Défense européenne et OTAN sont-elles compatibles ?
31 mai 2009
La Croix a interrogé les partis en lice aux élections européennes sur les grandes questions qui se posent à l'Union européenne.
Défense européenne et OTAN sont-elles compatibles ?
Depuis le rejet par la France de la Communauté européenne de défense (CED), en 1954, la construction européenne piétine dès que sont abordées les questions de défense. Dans ce contexte, la décision de Nicolas Sarkozy de revenir dans le commandement intégré de l'Otan est diversement appréciée selon les partis politiques. Même si, pour la majorité d'entre eux, défense européenne et Otan ne sont pas incompatibles. C'est d'ailleurs ce que réaffirme le traité de Lisbonne, en cours de ratification. « La défense européenne est non seulement compatible avec l'Otan, mais elle est absolument nécessaire à l'équilibre de l'Otan, argumente Dominique Baudis, tête de liste UMP dans le Sud-Ouest. Or, pour construire ce pilier européen de l'Otan, il fallait bien que la France revienne complètement à l'intérieur de l'Otan ! »
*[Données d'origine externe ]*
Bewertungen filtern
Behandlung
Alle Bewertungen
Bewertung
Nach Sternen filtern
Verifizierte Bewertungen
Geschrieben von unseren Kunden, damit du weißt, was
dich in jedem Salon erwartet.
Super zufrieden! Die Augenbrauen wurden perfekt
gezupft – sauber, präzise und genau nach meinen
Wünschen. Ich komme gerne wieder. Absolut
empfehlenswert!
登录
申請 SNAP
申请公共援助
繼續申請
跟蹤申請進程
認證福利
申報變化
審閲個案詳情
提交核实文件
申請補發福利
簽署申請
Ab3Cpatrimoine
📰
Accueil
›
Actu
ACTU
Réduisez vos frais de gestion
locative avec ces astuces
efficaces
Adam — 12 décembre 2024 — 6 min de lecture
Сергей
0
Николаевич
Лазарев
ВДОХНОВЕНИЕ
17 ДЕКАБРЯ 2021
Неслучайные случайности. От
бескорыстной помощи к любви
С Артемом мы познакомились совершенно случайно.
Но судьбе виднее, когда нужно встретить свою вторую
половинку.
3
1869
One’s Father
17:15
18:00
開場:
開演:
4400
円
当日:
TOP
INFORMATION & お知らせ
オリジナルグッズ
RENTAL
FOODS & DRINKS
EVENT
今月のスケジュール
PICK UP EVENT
Une opinion que, dans l'opposition, ne partagent ni le MoDem ni le PS. Selon eux, Nicolas Sarkozy n'a en effet pas suivi la bonne chronologie : la construction d'un pilier européen de l'Otan aurait dû être le préalable au retour de la France dans le commandement intégré. « Nous devons construire une défense européenne, expliquait ainsi François Bayrou lors de la dernière présidentielle. Dès lors, l'Otan aura un tout autre visage, et les réticences françaises à son égard s'effaceront. » Mais, regrette-t-il aujourd'hui, la France n'a à ce jour « rien obtenu » en échange de sa réintégration, car « ce ne sont pas quelques postes de généraux à l'intérieur du système de l'Otan qui vont lui donner la possibilité de bâtir la défense européenne indépendante que nous voulions ». Conclusion pour le MoDem : « Instaurer une défense européenne indépendante est plus difficile depuis que la France a rejoint le commandement intégré de l'Otan. »
Même analyse pour Harlem Désir, tête de liste PS en Île-de-France. « Cet alignement ne favorise en rien l'émergence d'une défense européenne, assure le parlementaire européen sortant. D'ailleurs, il n'y a eu aucune avancée durant la présidence française ni depuis. Ce qu'il faut maintenant, c'est travailler à l'indépendance de la politique de défense, et non en faire le simple pilier d'une organisation qui reste dominée par les États-Unis. »
Au-delà des divergences de calendrier et de priorité, les trois « grands » partis se retrouvent donc pour envisager la défense européenne au sein d'une Otan rénovée et codirigée par l'Union européenne et les États-Unis. Une perspective que ne partage, en revanche, pas Nicolas Dupont-Aignan, au nom des listes Debout la République. « À quoi bon avoir une Europe de la défense si celle-ci doit n'être qu'une simple succursale de l'Otan ? » s'interroge celui qui, à une défense européenne, préfère des « coopérations militaires à la carte ». Allant plus loin, Nicolas Dupont-Aignan estime de toute façon que « la question même de l'Otan se pose » depuis la disparition du pacte de Varsovie et la fin de la guerre froide.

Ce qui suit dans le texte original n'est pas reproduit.